**DIRECTIONS FOR THIS TASK:**
Give back, unchanged, each line from the one containing "each transcript with" through the last line of the entries below.

----- DATA FOR PROCESSING -----

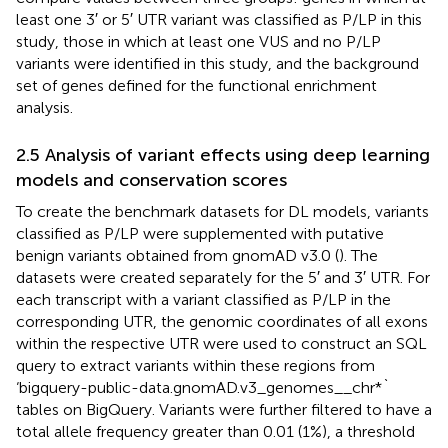
least one 3′ or 5′ UTR variant was classified as P/LP in this
study, those in which at least one VUS and no P/LP
variants were identified in this study, and the background
set of genes defined for the functional enrichment
analysis.
2.5 Analysis of variant effects using deep learning
models and conservation scores
To create the benchmark datasets for DL models, variants
classified as P/LP were supplemented with putative
benign variants obtained from gnomAD v3.0 (
). The
datasets were created separately for the 5′ and 3′ UTR. For
each transcript with a variant classified as P/LP in the
corresponding UTR, the genomic coordinates of all exons
within the respective UTR were used to construct an SQL
query to extract variants within these regions from
‘bigquery-public-data.gnomAD.v3_genomes__chr*`
tables on BigQuery. Variants were further filtered to have a
total allele frequency greater than 0.01 (1%), a threshold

-----

**SOLUTION:**
each transcript with a variant classified as P/LP in the
corresponding UTR, the genomic coordinates of all exons
within the respective UTR were used to construct an SQL
query to extract variants within these regions from
‘bigquery-public-data.gnomAD.v3_genomes__chr*`
tables on BigQuery. Variants were further filtered to have a
total allele frequency greater than 0.01 (1%), a threshold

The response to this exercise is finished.